Dans ces manifestations se trouvent des groupuscules d’extrême gauche ou d’extrême droite qui se livrent à certaines violences. Néanmoins, on a l’impression que le gouvernement a du mal, en ce qui concerne les mouvements d’extrême gauche, à les nommer et à les identifier en tant que groupuscules violents. Avez-vous une explication ?
Nous restons toujours prudents sur les catégories des gens d’ultra-gauche ou d’ultra-droite. On oublie un troisième groupe qui est celui des pilleurs. Ce sont des personnes généralement des quartiers populaires de banlieues qui viennent piller les magasins. Il y a donc trois groupes distincts de gens qui se trouvent dans ces manifestations pour commettre des actions violentes.
Les pilleurs sont aussi des voleurs, ils sont donc faciles à catégoriser. En revanche, il est plus difficile de catégoriser les gens qui se présentent comme des militants politiques alors qu’en réalité, ils sont violents et sont des délinquants. Ça relève souvent du déclaratif. Bien souvent, ils nous disent qu’ils sont de telle ou telle mouvance, mais il n’y a rien derrière, sauf s'ils participent à un réseau et qu’ils sont déjà suivis.

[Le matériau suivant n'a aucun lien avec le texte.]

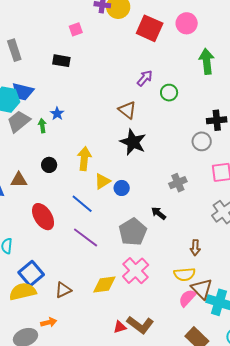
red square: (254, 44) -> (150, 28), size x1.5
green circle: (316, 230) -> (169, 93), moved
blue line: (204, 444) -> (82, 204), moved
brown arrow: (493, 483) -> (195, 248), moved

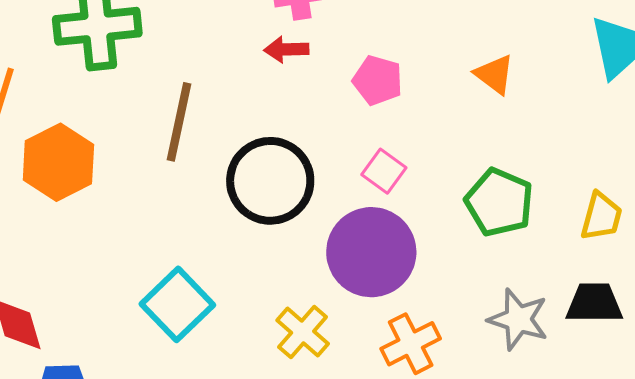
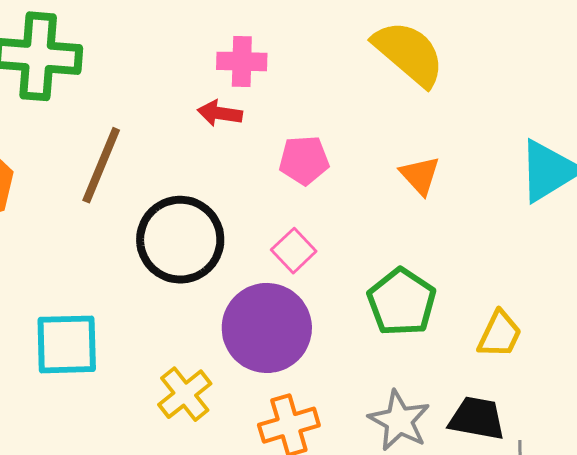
pink pentagon: (378, 80) -> (304, 160), turned -30
cyan square: (177, 304) -> (67, 344), turned 32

On sait qu’à l’heure actuelle, le gouvernement utilise les mêmes méthodes qu’il avait utilisées contre les policiers en colère, un mouvement qui ressemblait aux gilets jaunes. Le gouvernement avait dit, à l’époque, que c’était l’extrême droite qui infiltrait le Mouvement des policiers en colère. Il avait fourni à la presse le profil de quelqu’un d’extrême droite. Tout avait été mis en scène. Le Canard enchaîné, déjà, à l’époque, avait démonté la baudruche. Cela permet à Benjamin Griveaux de dire que ce sont les foules brunes. Ça fait peur et permet aussi des dérives sémantiques. Ça évite, surtout, de justifier sur le fond. On sort un épouvantail alors que, finalement, que ce soit l’ultra-droite ou l’ultra-gauche, ces gens-là doivent être arrêtés et présentés devant un juge.
Ils ne vont pas casser les pieds aux manifestants pacifiques et agresser nos collègues.
Y a-t-il, pour vous, une volonté politique d’instrumentaliser ces violences pour décrédibiliser un mouvement politique ?
On ne fera pas d’interprétation, parce que ce n’est pas notre rôle. Les services de renseignement ont été déshabillés sur les groupements sociétaux. On a tout mis sur la radicalisation, par conséquent, d’autres parties du renseignement ont été moins bien gérées.
Monsieur Castaner avait déclaré, lors de certains actes des gilets jaunes, que tous les gens qui auraient manifesté seraient complices des casseurs.
On voit bien qu’il y a une volonté de criminaliser le mouvement, alors qu’il est pacifique dans sa grande majorité.
Nos collègues CRS nous ont raconté qu’ils avaient appelé la salle de commandement parisienne pour leur dire "Il y a des casseurs qui s’équipent devant nous, que fait-on ?"
Ils leur ont répondu : "Vous ne bougez pas."
Les images de ces faits étaient terribles, puisqu’on voit des CRS qui ne bougeaient pas une oreille devant un McDonald's en flamme.
Nos collègues n’ont même pas besoin des services de renseignement, ils n’ont pas les ordres d’interpeller ces personnes. C’est très frustrant et dangereux.